Please keep pictures out of the copy, and print exactly the lines from the one containing "Table 3. The" through the end of the records.

*** Data shown ***

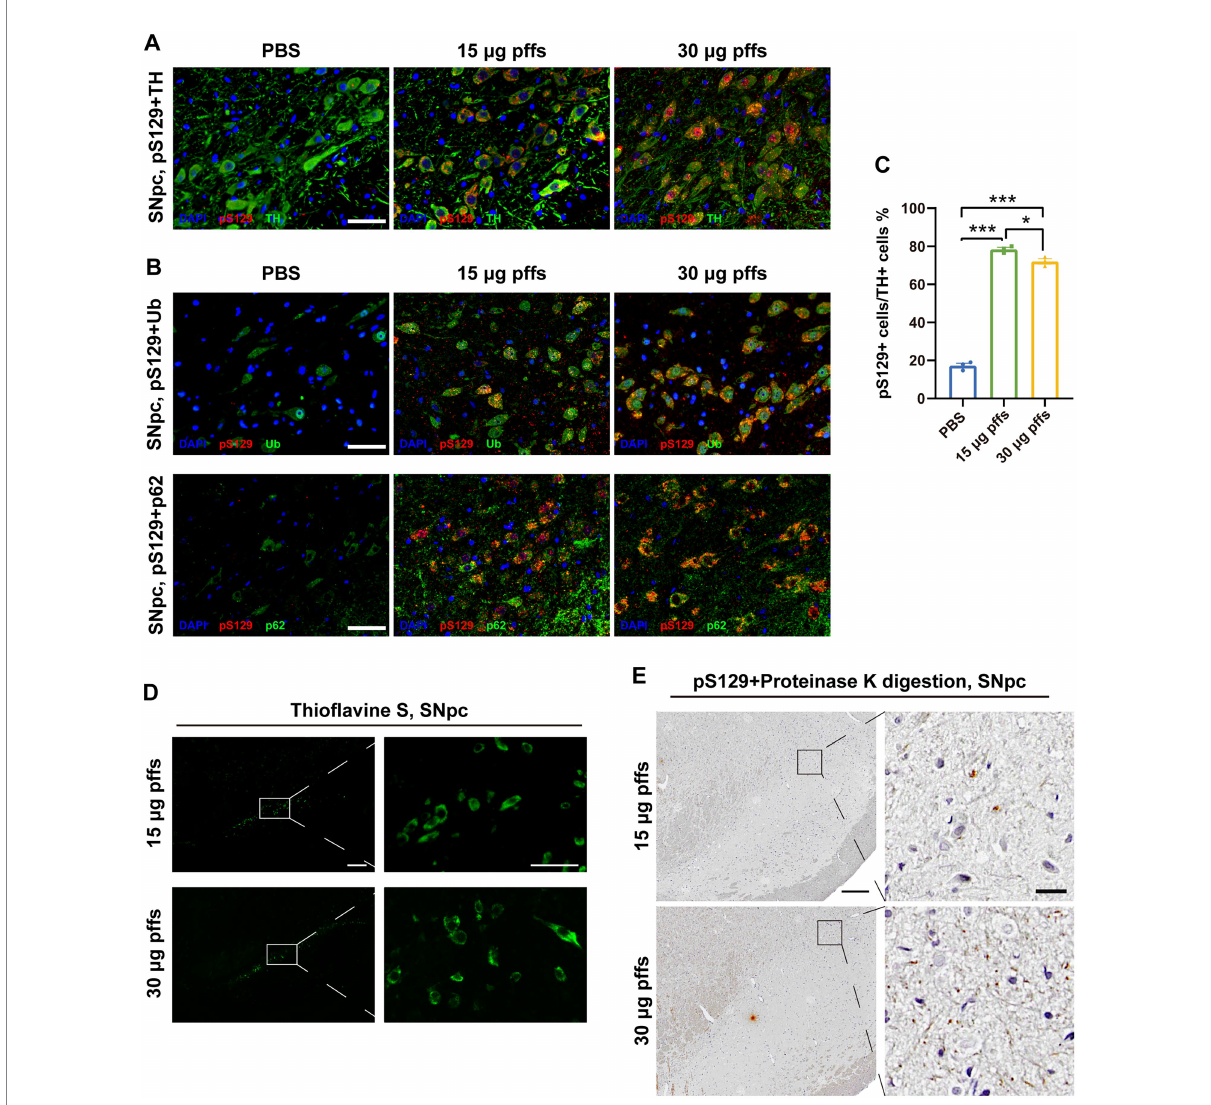
FIGURE 3 Intrastriatal injection of α -SynN103/tauN368 PFFs complex initiated α -synucleinopathy with common characteristics as human conditions in rats. (A) α -Syn pathology was detected in the ipsilateral SNpc. Scale bar = 50 μ m. (B) α -Syn aggregates in the section of SNpc were confirmed by anti- α - Syn pS129, anti-p62 and anti-ubiquitin immunofluorescent staining. Scale bar = 50 μ m. (C) α -Syn pS129-positive cells in the SNpc were quantified by counting ( n = 3; * p < 0.05, *** p < 0.001). (D) Inclusions in the PFFs model were stained with thioflavin-S. High magnification images of boxed area showed on the right. Scale bar = 200 μ m (left) and 50 μ m (right). (E) Inclusions in the PFFs model were proteinase K resistant. High magnification images of boxed area were on the right. Scale bar = 200 μ m (left) and 20 μ m (right). All of the data was shown as means ±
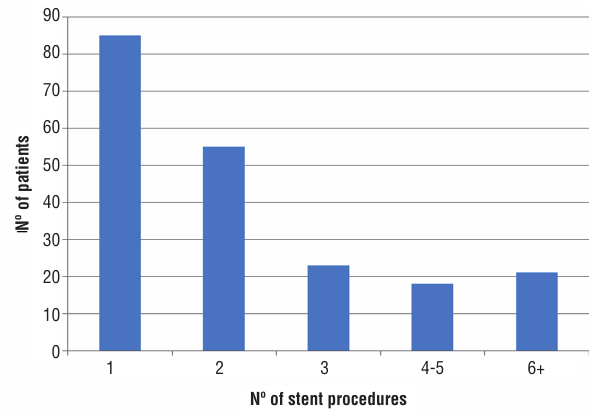
Figure 1 - Number of stent procedures (initial and subsequent) performed in women with cervical cancer.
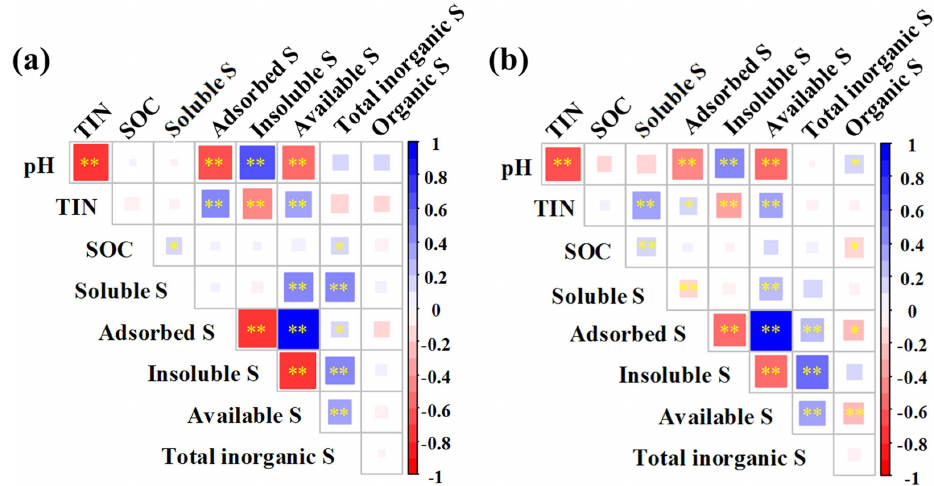
Figure 6. Correlations between soil parameters and S fractions with low (a) and high (b) frequencies of N addition across differing N addition intensities and mowing treatments. The color change from blue to red indicates correlations from positive to negative as exhibited in bars at right side of each panel. The symbols * and ∗∗ represent significance levels of 0.05 and 0.01,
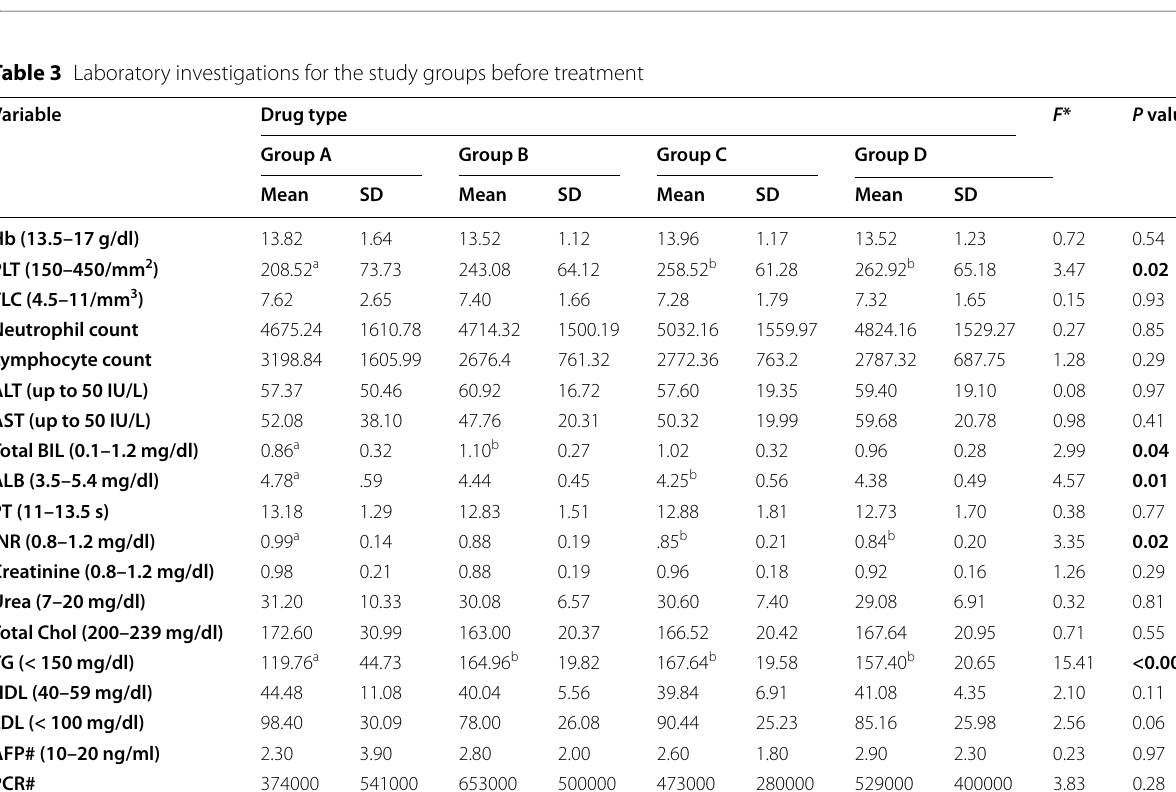
Fig. 1 Comparison of demographic data (height, weight, and BMI) between the study groups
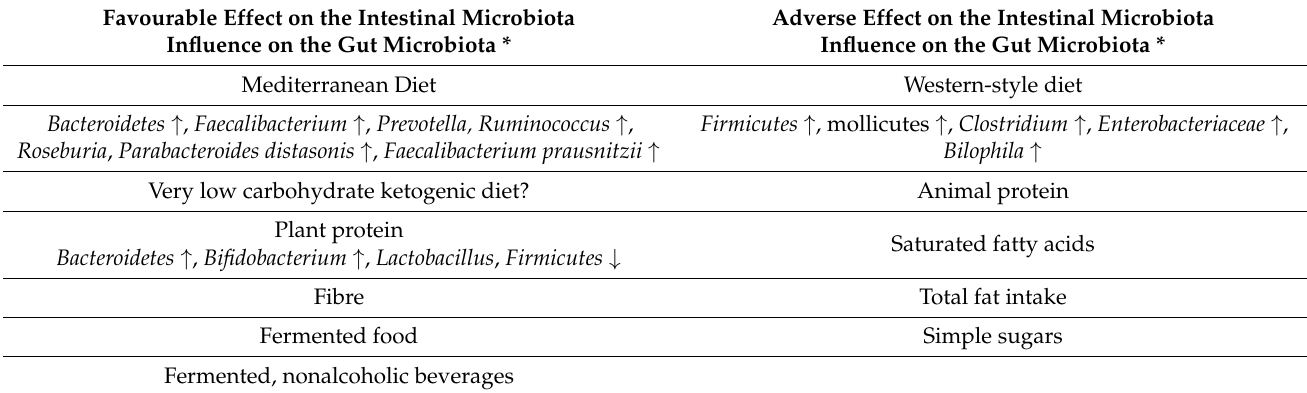
Table 3. The effect of several diets/macronutrients on the intestinal microbiota composition. Favourable Effect on the Intestinal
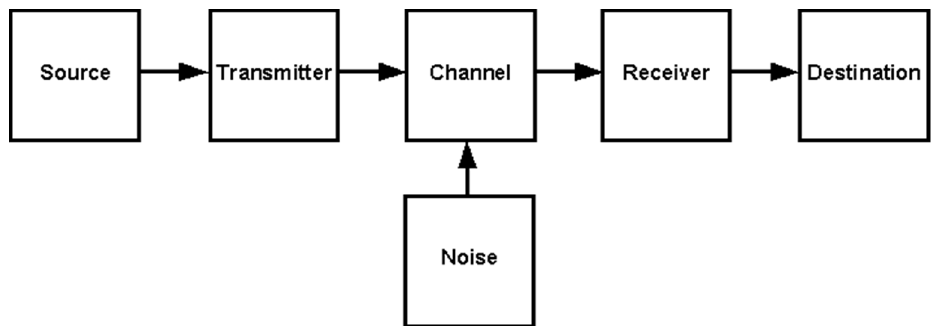
Figure 4. Basic block diagram of Shannon information theory. Information moves from the source to the final destination with the overall goal to be minimizing both the noise and total amount of required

*** End of Data shown ***

[Task response]:
Table 3. The effect of several diets/macronutrients on the intestinal microbiota composition. Favourable Effect on the Intestinal
Figure 4. Basic block diagram of Shannon information theory. Information moves from the source to the final destination with the overall goal to be minimizing both the noise and total amount of required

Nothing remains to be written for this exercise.